DOCUMENT EXCERPT
Known affectionately by her initials, AOC, Alexandria Ocasio-Cortez was born October 13, 1989 of a poor Puerto Rican woman. When her father died, the mother was left to struggle for the upkeep of the two children. The last straw was when the single mother was threatened with a foreclosure, which the family had to fight off to avoid the loss of their home.

The youngest woman ever in U.S. Congress

The newcomer majored in international relations and economics at Boston University, graduating cum laude in 2011. After college, she moved back to the Bronx, where she worked a job waiting tables and tending a bar in New York City’s Union Square, where she began her congressional campaign. In the meanwhile, her mother cleaned houses and drove school buses.

Since January 3, 2019, Ocasio-Cortez has been the United States Representative for New York’s 14th congressional district which includes parts of The Bronx and Queens. She first earned the nation’s respect by defeating the ten-term incumbent Congressman and Democratic Caucus Chair, Joe Crowley, and scoring one of the biggest upset victories in the 2018 midterm election primaries – June 26, 2018.

In the general election – November 6, 2018 – she next trounced the Republican opponent, Anthony Pappas, making her – at age 29 – the youngest woman ever to serve in the United States Congress. [How about that! as we used to exclaim in a game of cricket in secondary school – and even as one recalled how the boyish David floored the giant Goliath. In her case she knocked out two political giants in a few months’ swoop.]

A member of the Democratic Socialists of America, Ocasio-Cortez has advocated for a progressive platform that includes establishing a Green New Deal, infrastructure projects for renewable energy, free public college and trade school education, and a 70% marginal tax rate for incomes above $10 million.

WHAT THE EXERCISE ASKS
Pick up the profile of Alexandria Ocasio-Cortez at the point where it stops and carry it forward. The listing that follows plays no part in this work.

DATA EXCERPT
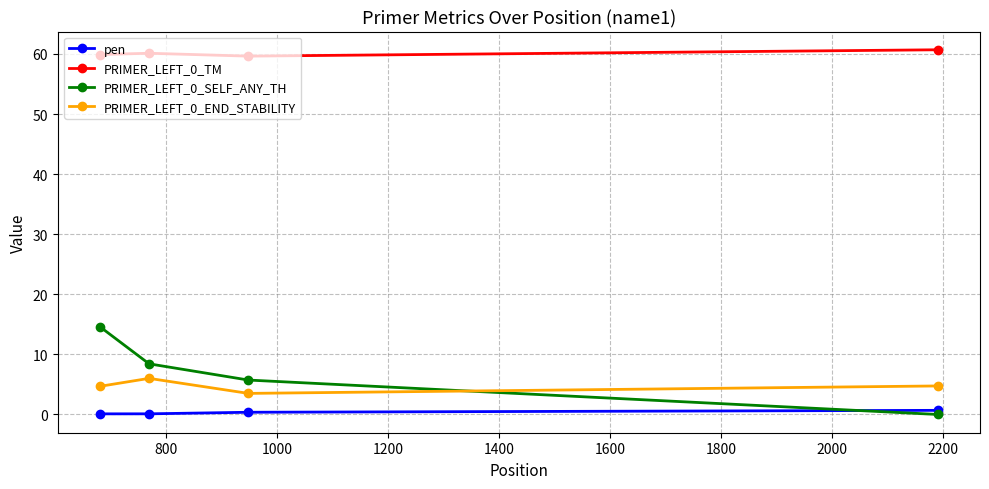

True or false: PRIMER_LEFT_0_SELF_ANY_TH and PRIMER_LEFT_0_END_STABILITY intersect in this chart.

True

RESPONSE FOR THIS EXERCISE
U.S. Congresswoman Alexandria Ocasio-Cortez

Of grit and character

In recounting a victory, Ocasio-Cortez said, “For 80 percent of this campaign, I operated out of a paper grocery bag hidden behind [the] bar”. A patron at the bar helped design her fliers and campaign literature; and in-between shifts at the restaurant, she assembled her campaign materials, changed her clothes from the bag, and stormed out canvassing.

Her example of grit and character showcased the hefty differences between an unknown starter handicapped to scoop life with bare knuckles and the privileged others fed off silver spoons. As the allied military commander of World War II fame (and later 34th U.S. President) Dwight Eisenhower (1890 – 1969) once quoted the American writer, Mark Twain (1835 – 1910): What matters in a fight is not the size of the dog, but the size of the fight in the dog.

Of white privilege and the winds of change

Resonance may be defined as “a catalyzing agent that provokes change within a system, causing amplification”. In the last mid-term elections in the U.S., the number of women and winning candidates of colour demonstrates how a critical mass movement matters, and how the status quo politics – veering dangerously close to authoritarianism and racism – has been shifted off its dooming course, for a progressive new beginning.

A noted columnist, George F. Will, commented on a new book, “How the right lost its mind,” as follows: “When gale-force winds blew through politics in 2016, leaving moral and institutional wreckage in their wake, many conservatives went into a crouch.” The author of the book in question, Charles J. Sykes, described “how the American conservative movement came to lose its way.” He asked how a party defined by Abraham Lincoln (1809 – 1865) for its belief “in individual liberty, free markets, traditional values, and civility find itself embracing bigotry, political intransigence, demagoguery, and outright falsehood?”

Until the election of the African-American Barack Obama as the 44th president of the U.S., his predecessors were all men, white, privileged, and mostly old and rich. The same picture represented the U.S. Congress – the Senate and House of Representatives – for both the Republican and Democratic parties. And now here comes an avalanche of congressmen representing the true demographics of real America: women, coloured, poor, Muslim, etc. all challenging the status quo of rich, white, male privilege. Imagine the discomfort of the historically privileged!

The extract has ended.